**Quoted passage**.
════════
# Divorce after 19 years



## KN2006

Wanting a divorce and I’m wondering if it would be best to stick it out until after we’ve been married for 20 years


----------



## Diana7

What difference would a few months make?


----------



## D0nnivain

Why do you want a divorce? What would be best is to work with your spouse to save your marriage.


----------



## BigDaddyNY

KN2006 said:


> Wanting a divorce and I’m wondering if it would be best to stick it out until after we’ve been married for 20 years


Why would you wait till you hit 20 years? Just to say you did it? Is there some magic that happens at that point, lol. 

Why do you want a divorce?


----------



## Marc878

Making excuses don’t get you much from what I’ve seen.


----------



## SunCMars

KN2006 said:


> Wanting a divorce and I’m wondering if it would be best to stick it out until after we’ve been married for 20 years


Twenty years has some meaning to/for you.
Can I assume your children will be out of the house?

Please share that reasoning.

Thanks.



_L-_


----------



## manfromlamancha

Why would you assume that a single post with practically no info is worth posting and then asking a question?


----------



## thunderchad

Tells us the situation. Age, kids, why you want a divorce, etc.


----------



## BeyondRepair007

I recommend sticking it out until you've been married for 50 years and then reevaluate.


----------



## OLD GUY

KN2006 said:


> Wanting a divorce and I’m wondering if it would be best to stick it out until after we’ve been married for 20 years


Ask a lawyer.


----------



## KN2006

D0nnivain said:


> Why do you want a divorce? What would be best is to work with your spouse to save your marriage.


He’s been back and forth between myself and another woman for over a year and I’m exhausted. I was a stay at home mom until last year so I guess I’m worried about the legalities


----------



## BeyondRepair007

KN2006 said:


> He’s been back and forth between myself and another woman for over a year and I’m exhausted. I was a stay at home mom until last year so I guess I’m worried about the legalities


Well now your question makes a lot more sense!! Ouch! I’m really sorry you find yourself here and in this situation.
════════
**The data**.
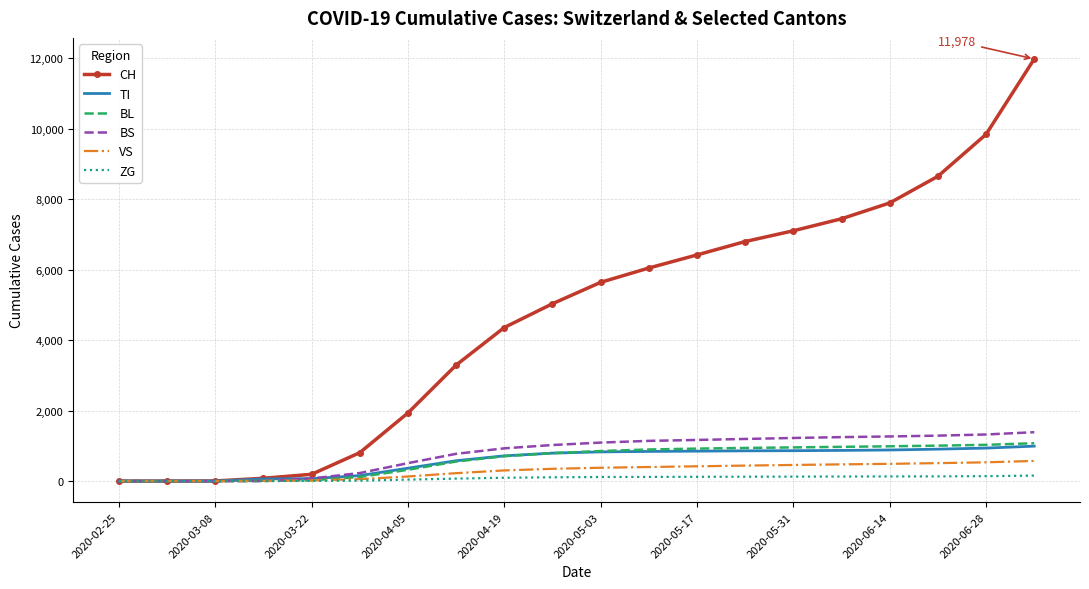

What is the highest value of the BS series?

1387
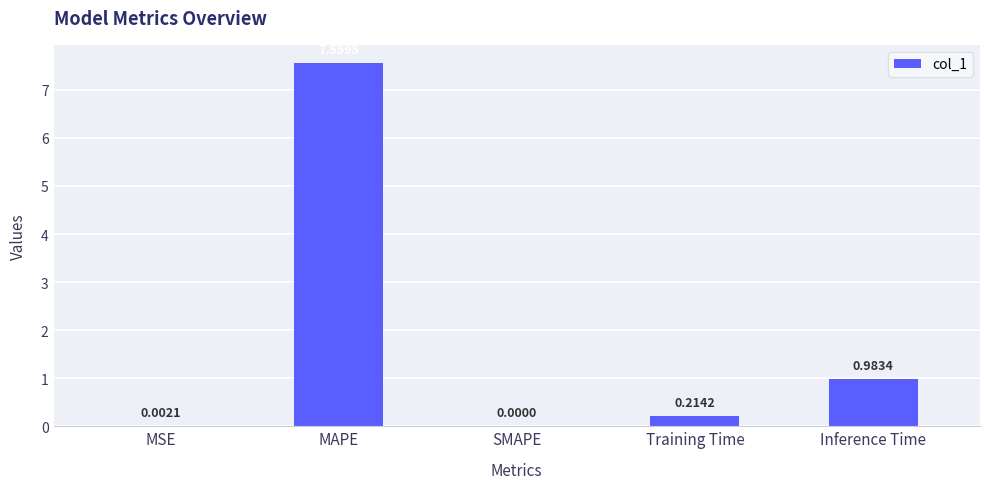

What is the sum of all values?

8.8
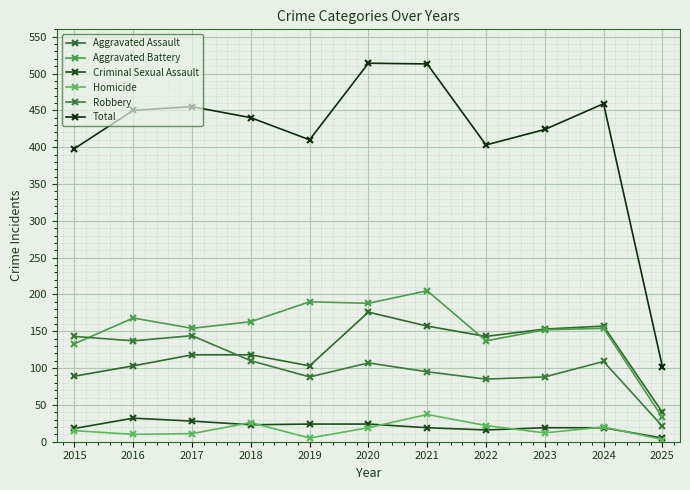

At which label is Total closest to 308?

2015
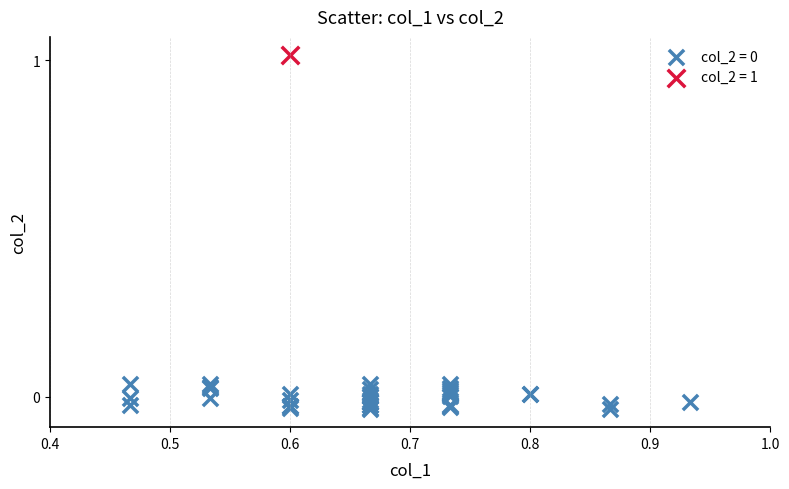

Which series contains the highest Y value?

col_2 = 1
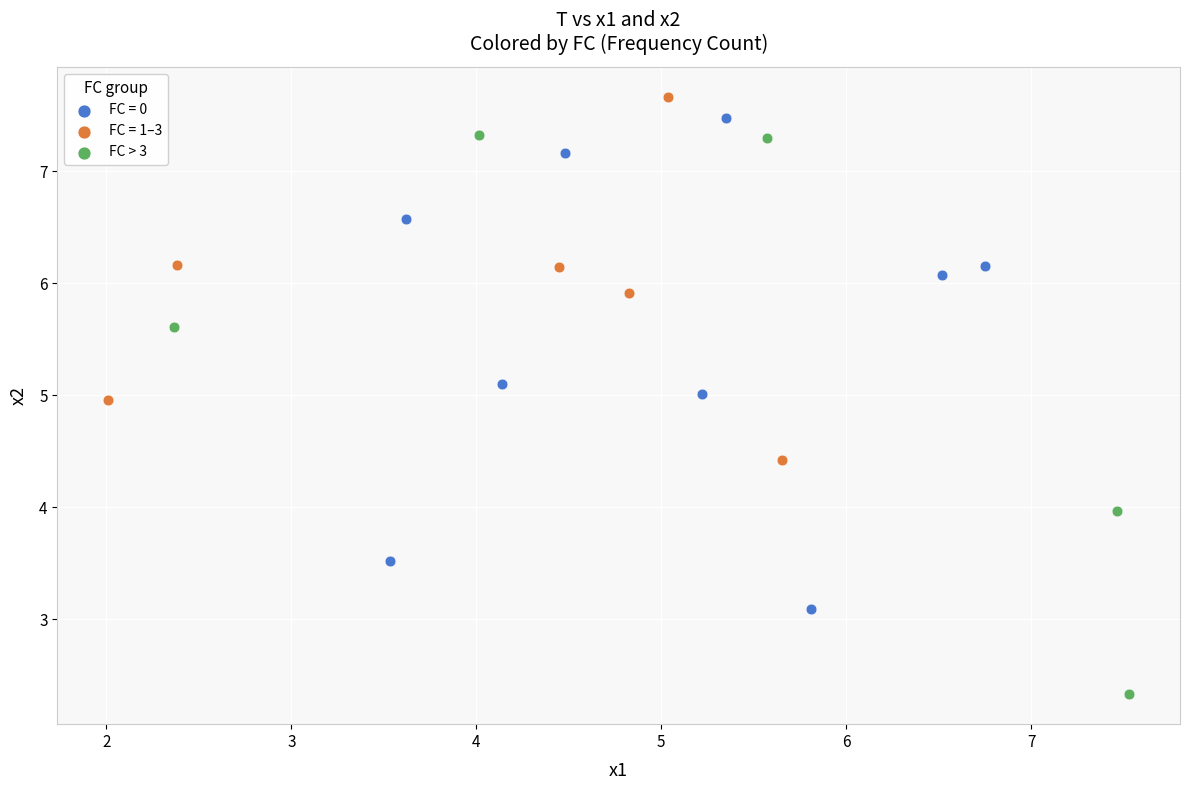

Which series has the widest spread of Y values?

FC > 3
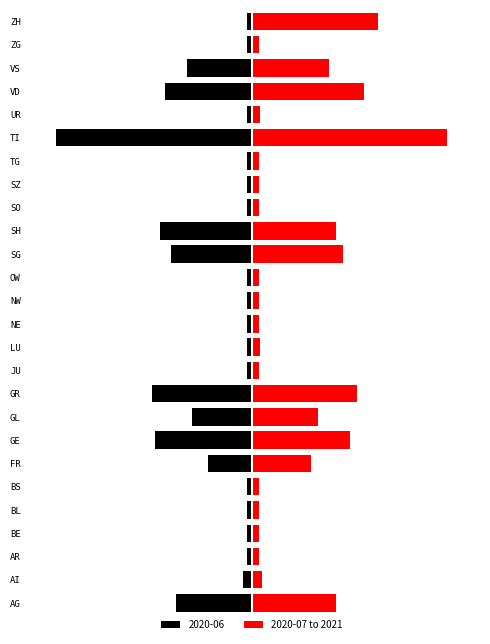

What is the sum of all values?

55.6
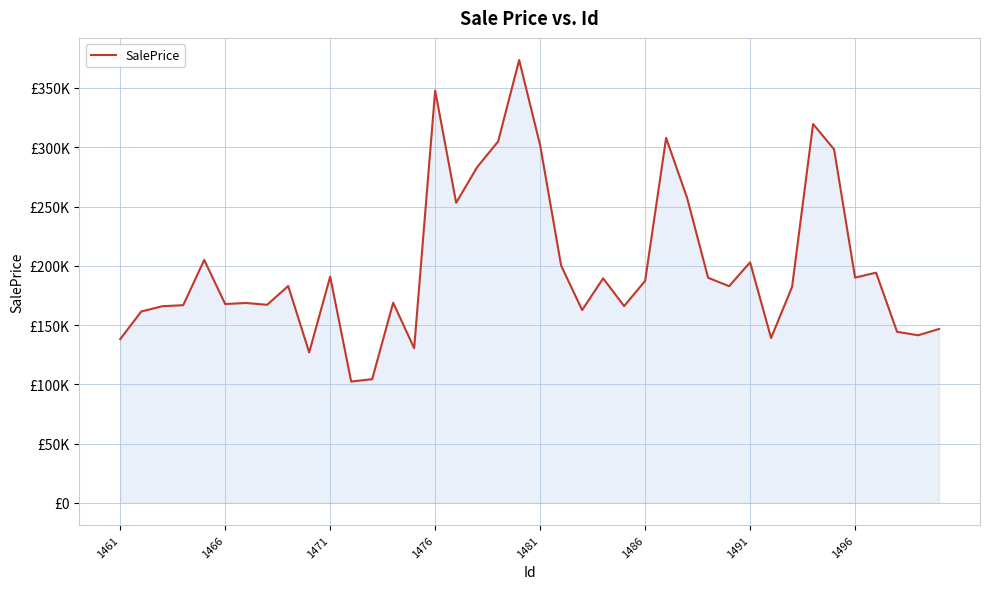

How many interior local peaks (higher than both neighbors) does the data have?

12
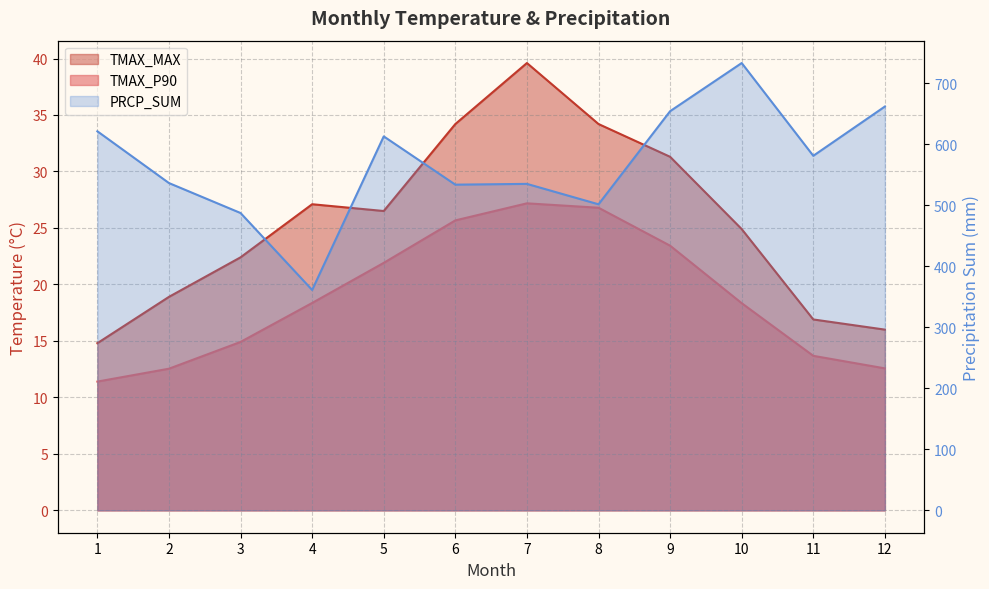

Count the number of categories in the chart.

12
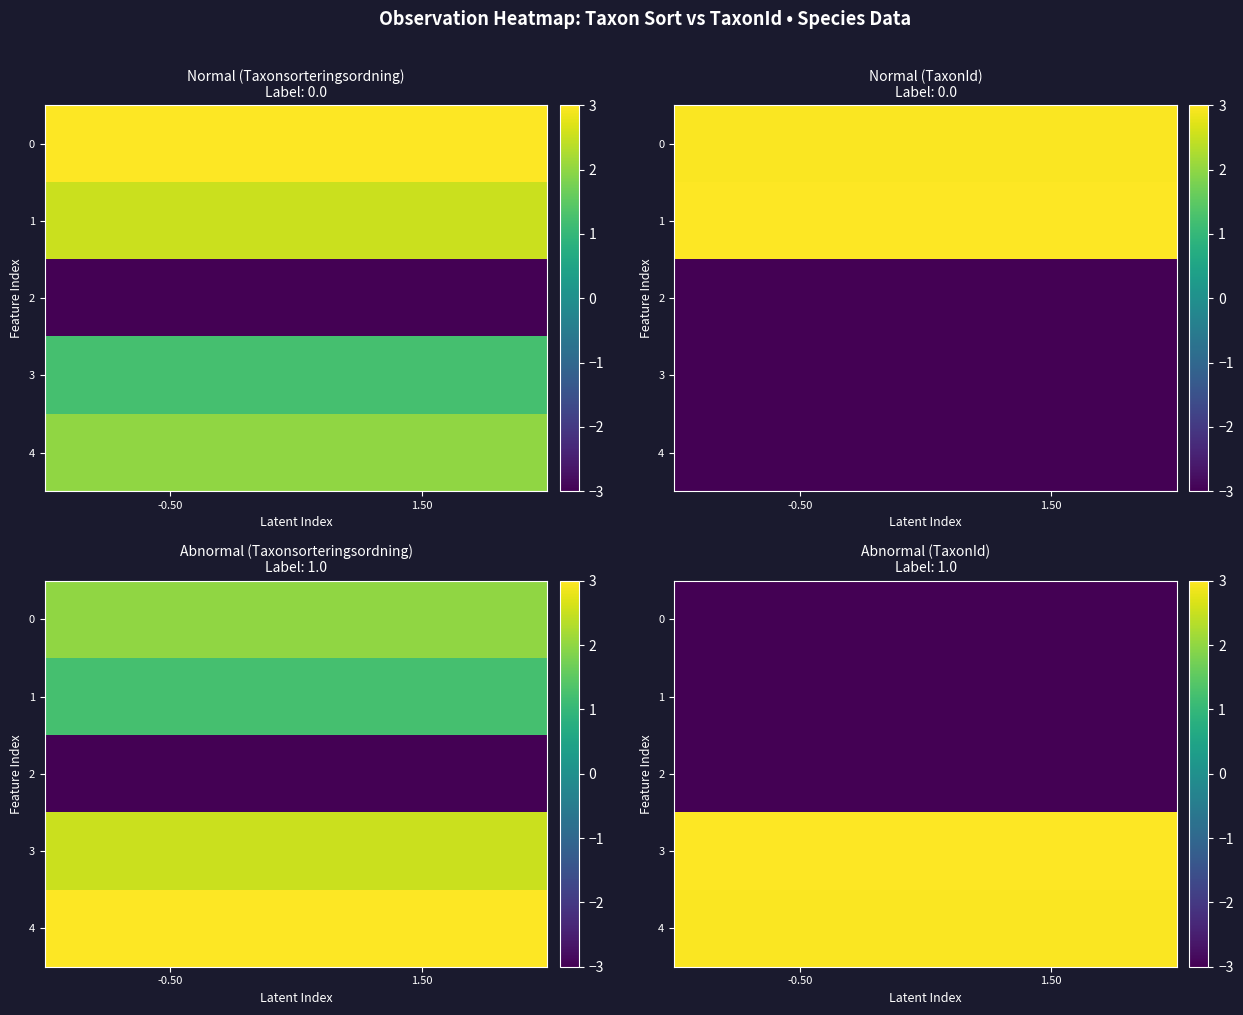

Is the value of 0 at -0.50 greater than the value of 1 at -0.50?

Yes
════════
**Exercise requirements**.
1) Revise the divorce thread, everything from "## SunCMars" down to "of the house?", replacing "Twenty years" with "Two decades".
2) Pick up the divorce thread after its last post and continue it.
These items come from a separate source, not from the divorce thread.

**Task answers**.
1)
## SunCMars

KN2006 said:


> Wanting a divorce and I’m wondering if it would be best to stick it out until after we’ve been married for 20 years


Two decades has some meaning to/for you.
Can I assume your children will be out of the house?

2)
I think you should post your story in the “Coping with Infidelity“ forum. The folks in that forum are skilled at helping people deal with cheaters and getting betrayed spouses out of that situation.

As far as your question, I’ve never heard of any benefit for waiting till the 20 year mark for divorce. But you should speak with a lawyer to be certain because all states vary somewhat in the laws for divorce.

Best of luck to you KN2006. I hope you can get out of that miserable situation quickly and on to a better life. There is hope beyond where you are now.


----------



## Evinrude58

What you do is see an attorney and let them direct you on how to extract as much blood as possible. At least that’s what I’d do.


----------



## D0nnivain

KN2006 said:


> He’s been back and forth between myself and another woman for over a year and I’m exhausted. I was a stay at home mom until last year so I guess I’m worried about the legalities


Let her have him. Stop being exhausted.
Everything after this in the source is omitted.